[Given records]
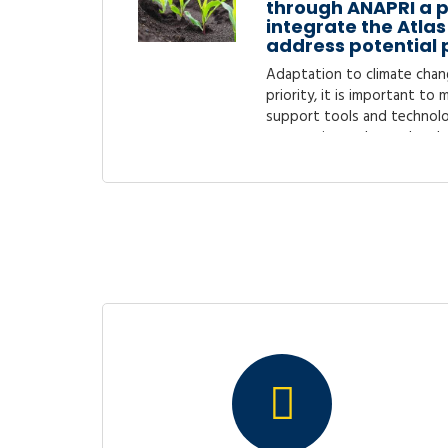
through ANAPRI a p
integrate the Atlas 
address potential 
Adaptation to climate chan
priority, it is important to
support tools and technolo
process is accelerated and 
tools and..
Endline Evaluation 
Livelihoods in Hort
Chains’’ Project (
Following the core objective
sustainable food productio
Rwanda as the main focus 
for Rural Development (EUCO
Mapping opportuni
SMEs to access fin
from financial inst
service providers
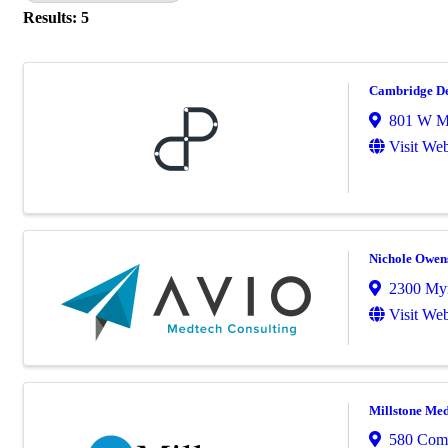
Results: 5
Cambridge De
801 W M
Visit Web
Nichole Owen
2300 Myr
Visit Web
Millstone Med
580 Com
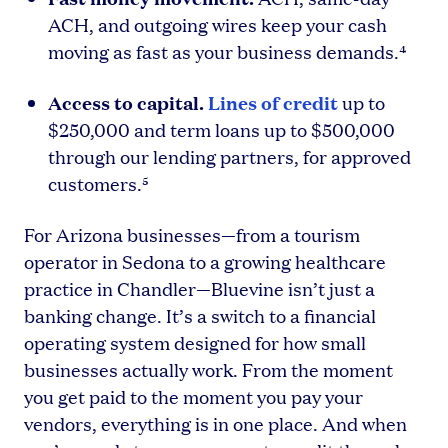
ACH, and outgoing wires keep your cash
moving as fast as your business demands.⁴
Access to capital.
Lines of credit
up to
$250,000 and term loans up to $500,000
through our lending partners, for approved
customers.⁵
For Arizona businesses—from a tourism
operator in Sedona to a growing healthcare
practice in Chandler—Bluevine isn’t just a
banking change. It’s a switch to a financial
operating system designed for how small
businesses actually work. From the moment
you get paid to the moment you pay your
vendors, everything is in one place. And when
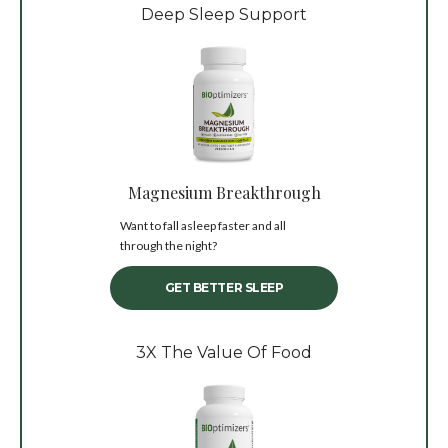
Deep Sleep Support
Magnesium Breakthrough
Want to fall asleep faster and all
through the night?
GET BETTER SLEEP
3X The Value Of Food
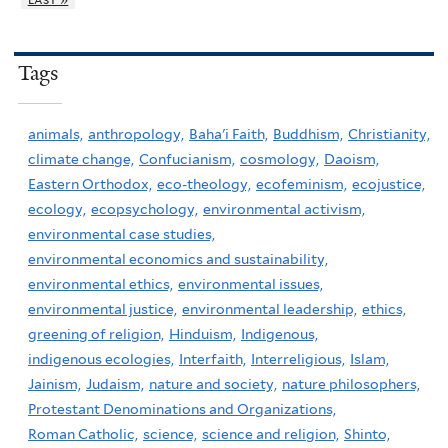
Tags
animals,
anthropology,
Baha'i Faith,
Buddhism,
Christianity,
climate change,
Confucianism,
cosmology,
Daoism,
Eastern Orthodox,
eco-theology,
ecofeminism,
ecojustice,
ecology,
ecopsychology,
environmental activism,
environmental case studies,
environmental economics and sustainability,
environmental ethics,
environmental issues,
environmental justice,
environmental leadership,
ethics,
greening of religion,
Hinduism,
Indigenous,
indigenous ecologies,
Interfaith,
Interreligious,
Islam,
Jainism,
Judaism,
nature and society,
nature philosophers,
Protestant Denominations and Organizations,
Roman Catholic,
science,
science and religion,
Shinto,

[Task] What lines above hold the word "change"? List them all.

[Result for this exercise]
banking change. It’s a switch to a financial
climate change,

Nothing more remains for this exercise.